- TASK -
Rewrite the entries from the line with "17: (651, 376)" to the line with "40: (575, 355)", replacing "(676, 391)" with "(676, 392)" and keeping everything else the same, and leave the pictures out of your answer.

- MATERIAL FOR THIS EXERCISE -
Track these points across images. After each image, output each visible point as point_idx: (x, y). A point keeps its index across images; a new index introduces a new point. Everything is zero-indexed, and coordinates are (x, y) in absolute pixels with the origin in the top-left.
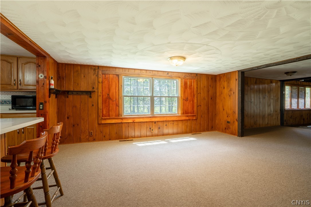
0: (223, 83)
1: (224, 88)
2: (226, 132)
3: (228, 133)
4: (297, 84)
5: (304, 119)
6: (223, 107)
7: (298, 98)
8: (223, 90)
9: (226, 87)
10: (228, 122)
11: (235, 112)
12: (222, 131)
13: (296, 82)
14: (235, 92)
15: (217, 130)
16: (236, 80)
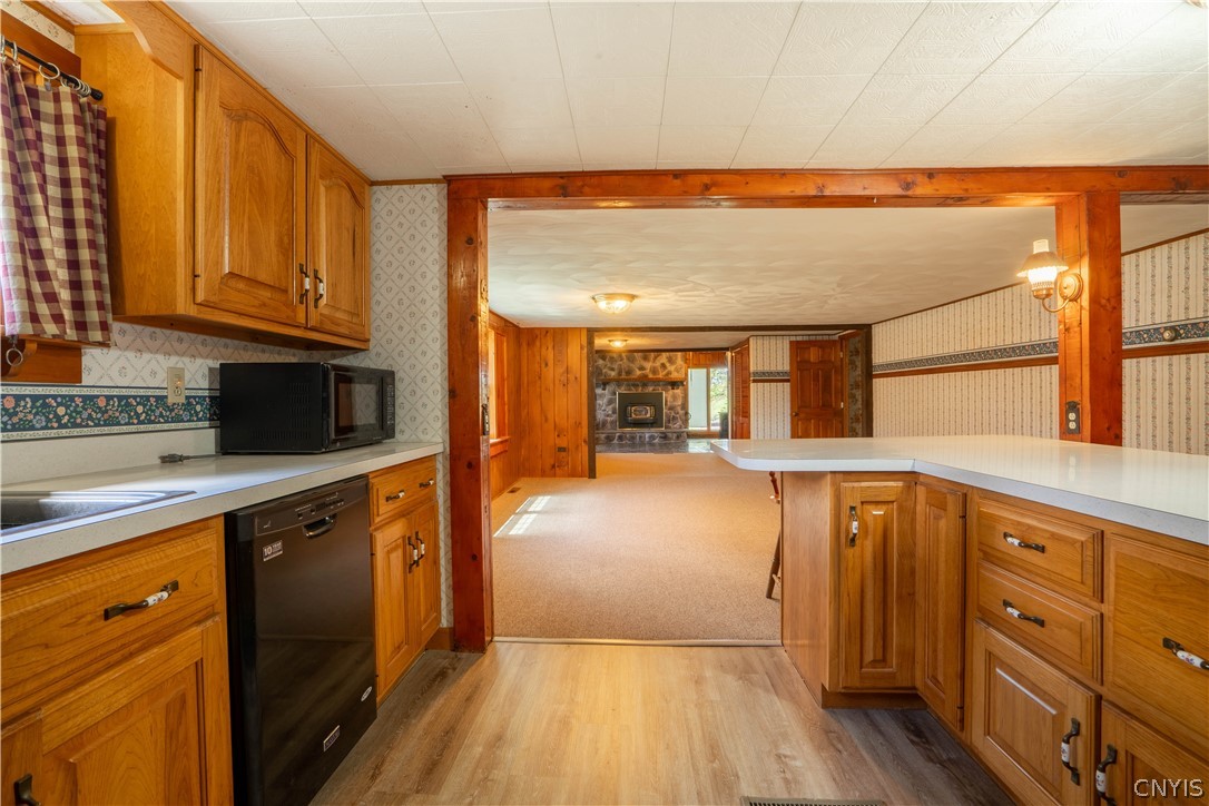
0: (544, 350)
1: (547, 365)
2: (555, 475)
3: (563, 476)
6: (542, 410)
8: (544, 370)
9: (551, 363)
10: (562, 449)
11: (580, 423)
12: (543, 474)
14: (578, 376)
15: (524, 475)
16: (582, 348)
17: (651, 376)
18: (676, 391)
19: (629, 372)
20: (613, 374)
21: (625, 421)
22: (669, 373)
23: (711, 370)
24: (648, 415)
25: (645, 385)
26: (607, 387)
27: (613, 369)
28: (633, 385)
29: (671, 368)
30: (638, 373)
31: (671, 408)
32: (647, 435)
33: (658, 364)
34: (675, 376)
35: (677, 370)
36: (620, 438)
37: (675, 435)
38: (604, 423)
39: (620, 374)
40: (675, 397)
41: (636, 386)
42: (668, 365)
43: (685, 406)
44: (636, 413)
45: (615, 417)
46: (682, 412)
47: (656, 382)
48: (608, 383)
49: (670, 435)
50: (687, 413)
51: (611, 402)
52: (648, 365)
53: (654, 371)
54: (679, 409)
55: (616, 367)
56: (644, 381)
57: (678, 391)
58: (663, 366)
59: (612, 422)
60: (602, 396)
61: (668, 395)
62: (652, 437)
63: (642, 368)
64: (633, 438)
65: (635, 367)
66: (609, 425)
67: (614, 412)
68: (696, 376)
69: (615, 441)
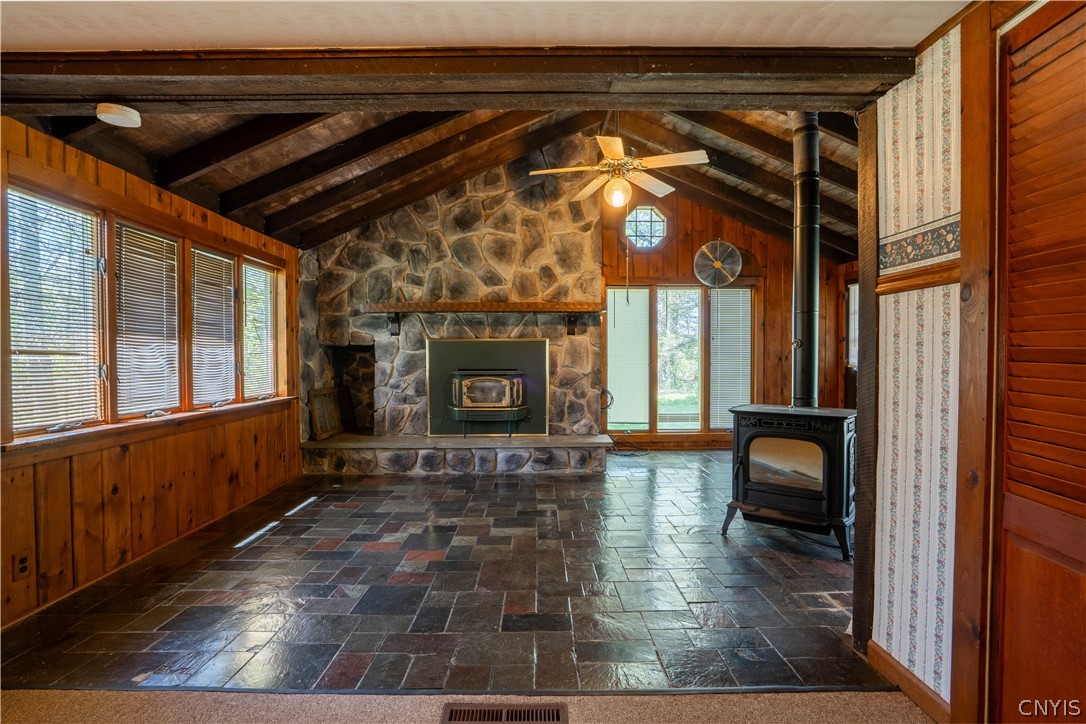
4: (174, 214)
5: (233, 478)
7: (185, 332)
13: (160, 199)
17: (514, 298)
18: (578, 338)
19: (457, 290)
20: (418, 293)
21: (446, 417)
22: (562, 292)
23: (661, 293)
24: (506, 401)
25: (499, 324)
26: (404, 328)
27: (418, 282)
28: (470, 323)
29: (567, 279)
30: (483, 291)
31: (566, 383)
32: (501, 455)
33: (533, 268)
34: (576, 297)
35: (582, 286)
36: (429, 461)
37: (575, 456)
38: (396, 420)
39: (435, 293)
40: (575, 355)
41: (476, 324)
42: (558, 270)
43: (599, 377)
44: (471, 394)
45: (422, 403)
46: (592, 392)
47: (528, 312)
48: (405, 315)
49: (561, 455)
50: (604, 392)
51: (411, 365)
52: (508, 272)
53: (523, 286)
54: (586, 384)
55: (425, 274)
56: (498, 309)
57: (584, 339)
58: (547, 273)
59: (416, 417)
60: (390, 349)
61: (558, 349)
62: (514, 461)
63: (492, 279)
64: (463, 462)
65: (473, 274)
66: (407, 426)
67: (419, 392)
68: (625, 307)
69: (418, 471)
--
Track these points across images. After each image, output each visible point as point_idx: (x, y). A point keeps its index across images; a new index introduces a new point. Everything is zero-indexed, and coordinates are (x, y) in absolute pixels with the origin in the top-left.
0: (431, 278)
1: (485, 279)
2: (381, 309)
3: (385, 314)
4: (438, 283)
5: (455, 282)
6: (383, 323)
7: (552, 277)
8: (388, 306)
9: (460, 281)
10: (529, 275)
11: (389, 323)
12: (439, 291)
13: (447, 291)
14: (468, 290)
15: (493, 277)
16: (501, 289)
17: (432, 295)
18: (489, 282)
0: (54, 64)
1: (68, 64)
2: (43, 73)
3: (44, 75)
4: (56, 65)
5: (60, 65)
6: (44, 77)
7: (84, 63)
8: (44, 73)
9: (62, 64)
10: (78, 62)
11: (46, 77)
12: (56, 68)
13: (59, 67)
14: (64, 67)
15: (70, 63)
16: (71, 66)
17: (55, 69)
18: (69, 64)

- WRITTEN ANSWER -
17: (651, 376)
18: (676, 392)
19: (629, 372)
20: (613, 374)
21: (625, 421)
22: (669, 373)
23: (711, 370)
24: (648, 415)
25: (645, 385)
26: (607, 387)
27: (613, 369)
28: (633, 385)
29: (671, 368)
30: (638, 373)
31: (671, 408)
32: (647, 435)
33: (658, 364)
34: (675, 376)
35: (677, 370)
36: (620, 438)
37: (675, 435)
38: (604, 423)
39: (620, 374)
40: (675, 397)
41: (636, 386)
42: (668, 365)
43: (685, 406)
44: (636, 413)
45: (615, 417)
46: (682, 412)
47: (656, 382)
48: (608, 383)
49: (670, 435)
50: (687, 413)
51: (611, 402)
52: (648, 365)
53: (654, 371)
54: (679, 409)
55: (616, 367)
56: (644, 381)
57: (678, 391)
58: (663, 366)
59: (612, 422)
60: (602, 396)
61: (668, 395)
62: (652, 437)
63: (642, 368)
64: (633, 438)
65: (635, 367)
66: (609, 425)
67: (614, 412)
68: (696, 376)
69: (615, 441)
4: (174, 214)
5: (233, 478)
7: (185, 332)
13: (160, 199)
17: (514, 298)
18: (578, 338)
19: (457, 290)
20: (418, 293)
21: (446, 417)
22: (562, 292)
23: (661, 293)
24: (506, 401)
25: (499, 324)
26: (404, 328)
27: (418, 282)
28: (470, 323)
29: (567, 279)
30: (483, 291)
31: (566, 383)
32: (501, 455)
33: (533, 268)
34: (576, 297)
35: (582, 286)
36: (429, 461)
37: (575, 456)
38: (396, 420)
39: (435, 293)
40: (575, 355)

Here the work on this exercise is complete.